EXTRACT TO READ —

Re: [RFC PATCH v2 1/2] rseq: extend struct rseq with numa node id
From: Mathieu Desnoyers
Date: Tue Feb 01 2022 - 15:36:51 EST
----- On Feb 1, 2022, at 2:28 PM, Peter Oskolkov posk@xxxxxxx wrote:
Hi Peter,
[...]
>> TRACE_EVENT(rseq_ip_fixup,
>> diff --git a/include/uapi/linux/rseq.h b/include/uapi/linux/rseq.h
>> index 77ee207623a9..386c25b5bbdb 100644
>> --- a/include/uapi/linux/rseq.h
>> +++ b/include/uapi/linux/rseq.h
>> @@ -130,6 +130,30 @@ struct rseq {
>> * this thread.
>> */
>> __u32 flags;
>> +
>> + __u32 padding1[3];
>
> I don't fully understand why this padding is needed here. The comment
> below sounds like there was something in "the original rseq API", but
> was later removed, as this patch clearly adds padding after flags, but
> even the first rseq patch had 'flags' as the last field in struct
> rseq...
The struct rseq has an explicit alignment attribute of 32 bytes, which means
that even though we populate 20 bytes up to (including) the flags field, there is
implicitly 12 bytes or padding at the end of that structure. The size of the rseq_len
argument expected by the rseq system call since 4.18 is sizeof(struct rseq), which is
32 bytes (including the implicit padding).
So if we want to use the structure size as a way to indicate available features,
we need to explicitly express the padding field (12 bytes), and start using offsetofend()
on the following fields to allow per-field feature granularity without requiring
additional padding in the future.
If in the original rseq implementation we would have expected offsetofend() of the
flags fields as rseq_len, then we would not need those silly 12 bytes of padding,
but here we are.
>
> Also have you considered adding an explicit 'version' field, or
> something more sophisticated than 'len'? I remember about a year ago
> you had an rfc patch(set) addressing rseq versioning, but I don't
> think it got merged? You had some concerns about using 'len' then...
It's vague in my memory, but I slightly recall aiming at using those 12-bytes of
padding for new feature extensions, in which case a version field would have helped.
But it appears we will very soon run out of space there and need to extend the
structure size anyway, so trying to re-purpose those 12 bytes might not be worth
the complexity.

OBJECTIVES —
1. In the rseq message, what explicit alignment attribute does struct rseq have?
2. Repeat word for word the part of the rseq message starting with "on the following" and going on through "would have helped.".
The data after this point has no connection to the rseq message.

INFORMATION SUPPLIED —

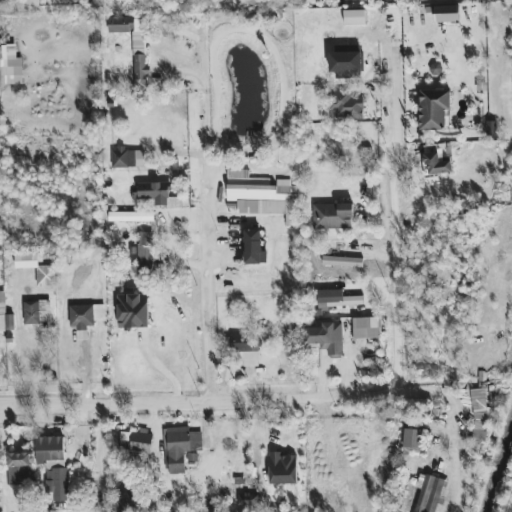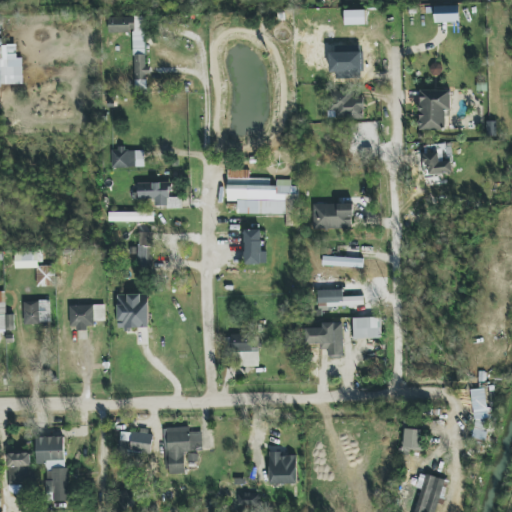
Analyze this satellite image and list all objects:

RESPONSES TO THE TASKS —
1. An alignment of 32 bytes.

2.
on the following fields to allow per-field feature granularity without requiring
additional padding in the future.
If in the original rseq implementation we would have expected offsetofend() of the
flags fields as rseq_len, then we would not need those silly 12 bytes of padding,
but here we are.
>
> Also have you considered adding an explicit 'version' field, or
> something more sophisticated than 'len'? I remember about a year ago
> you had an rfc patch(set) addressing rseq versioning, but I don't
> think it got merged? You had some concerns about using 'len' then...
It's vague in my memory, but I slightly recall aiming at using those 12-bytes of
padding for new feature extensions, in which case a version field would have helped.